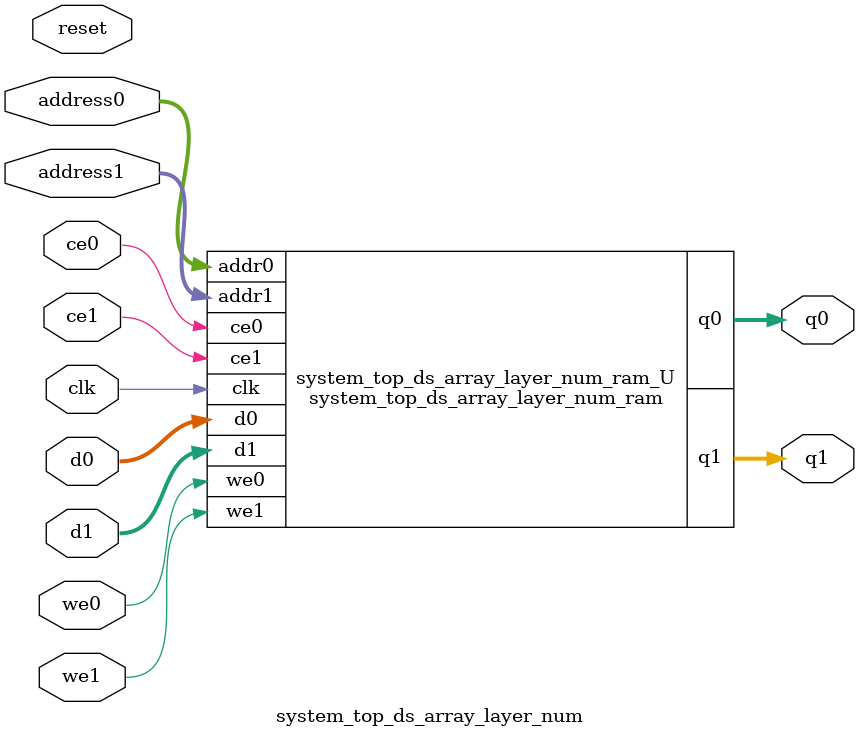
<source format=v>
`timescale 1 ns / 1 ps
module system_top_ds_array_layer_num_ram (addr0, ce0, d0, we0, q0, addr1, ce1, d1, we1, q1,  clk);

parameter DWIDTH = 32;
parameter AWIDTH = 13;
parameter MEM_SIZE = 5000;

input[AWIDTH-1:0] addr0;
input ce0;
input[DWIDTH-1:0] d0;
input we0;
output reg[DWIDTH-1:0] q0;
input[AWIDTH-1:0] addr1;
input ce1;
input[DWIDTH-1:0] d1;
input we1;
output reg[DWIDTH-1:0] q1;
input clk;

reg [DWIDTH-1:0] ram[0:MEM_SIZE-1];




always @(posedge clk)  
begin 
    if (ce0) begin
        if (we0) 
            ram[addr0] <= d0; 
        q0 <= ram[addr0];
    end
end


always @(posedge clk)  
begin 
    if (ce1) begin
        if (we1) 
            ram[addr1] <= d1; 
        q1 <= ram[addr1];
    end
end


endmodule

`timescale 1 ns / 1 ps
module system_top_ds_array_layer_num(
    reset,
    clk,
    address0,
    ce0,
    we0,
    d0,
    q0,
    address1,
    ce1,
    we1,
    d1,
    q1);

parameter DataWidth = 32'd32;
parameter AddressRange = 32'd5000;
parameter AddressWidth = 32'd13;
input reset;
input clk;
input[AddressWidth - 1:0] address0;
input ce0;
input we0;
input[DataWidth - 1:0] d0;
output[DataWidth - 1:0] q0;
input[AddressWidth - 1:0] address1;
input ce1;
input we1;
input[DataWidth - 1:0] d1;
output[DataWidth - 1:0] q1;



system_top_ds_array_layer_num_ram system_top_ds_array_layer_num_ram_U(
    .clk( clk ),
    .addr0( address0 ),
    .ce0( ce0 ),
    .we0( we0 ),
    .d0( d0 ),
    .q0( q0 ),
    .addr1( address1 ),
    .ce1( ce1 ),
    .we1( we1 ),
    .d1( d1 ),
    .q1( q1 ));

endmodule


</source>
____________________
**ASSIGNMENT:** Leave the pictures out and output the rest of the listing exactly.

**WRITTEN SOLUTION:**
<source format=v>
`timescale 1 ns / 1 ps
module system_top_ds_array_layer_num_ram (addr0, ce0, d0, we0, q0, addr1, ce1, d1, we1, q1,  clk);

parameter DWIDTH = 32;
parameter AWIDTH = 13;
parameter MEM_SIZE = 5000;

input[AWIDTH-1:0] addr0;
input ce0;
input[DWIDTH-1:0] d0;
input we0;
output reg[DWIDTH-1:0] q0;
input[AWIDTH-1:0] addr1;
input ce1;
input[DWIDTH-1:0] d1;
input we1;
output reg[DWIDTH-1:0] q1;
input clk;

reg [DWIDTH-1:0] ram[0:MEM_SIZE-1];




always @(posedge clk)  
begin 
    if (ce0) begin
        if (we0) 
            ram[addr0] <= d0; 
        q0 <= ram[addr0];
    end
end


always @(posedge clk)  
begin 
    if (ce1) begin
        if (we1) 
            ram[addr1] <= d1; 
        q1 <= ram[addr1];
    end
end


endmodule

`timescale 1 ns / 1 ps
module system_top_ds_array_layer_num(
    reset,
    clk,
    address0,
    ce0,
    we0,
    d0,
    q0,
    address1,
    ce1,
    we1,
    d1,
    q1);

parameter DataWidth = 32'd32;
parameter AddressRange = 32'd5000;
parameter AddressWidth = 32'd13;
input reset;
input clk;
input[AddressWidth - 1:0] address0;
input ce0;
input we0;
input[DataWidth - 1:0] d0;
output[DataWidth - 1:0] q0;
input[AddressWidth - 1:0] address1;
input ce1;
input we1;
input[DataWidth - 1:0] d1;
output[DataWidth - 1:0] q1;



system_top_ds_array_layer_num_ram system_top_ds_array_layer_num_ram_U(
    .clk( clk ),
    .addr0( address0 ),
    .ce0( ce0 ),
    .we0( we0 ),
    .d0( d0 ),
    .q0( q0 ),
    .addr1( address1 ),
    .ce1( ce1 ),
    .we1( we1 ),
    .d1( d1 ),
    .q1( q1 ));

endmodule


</source>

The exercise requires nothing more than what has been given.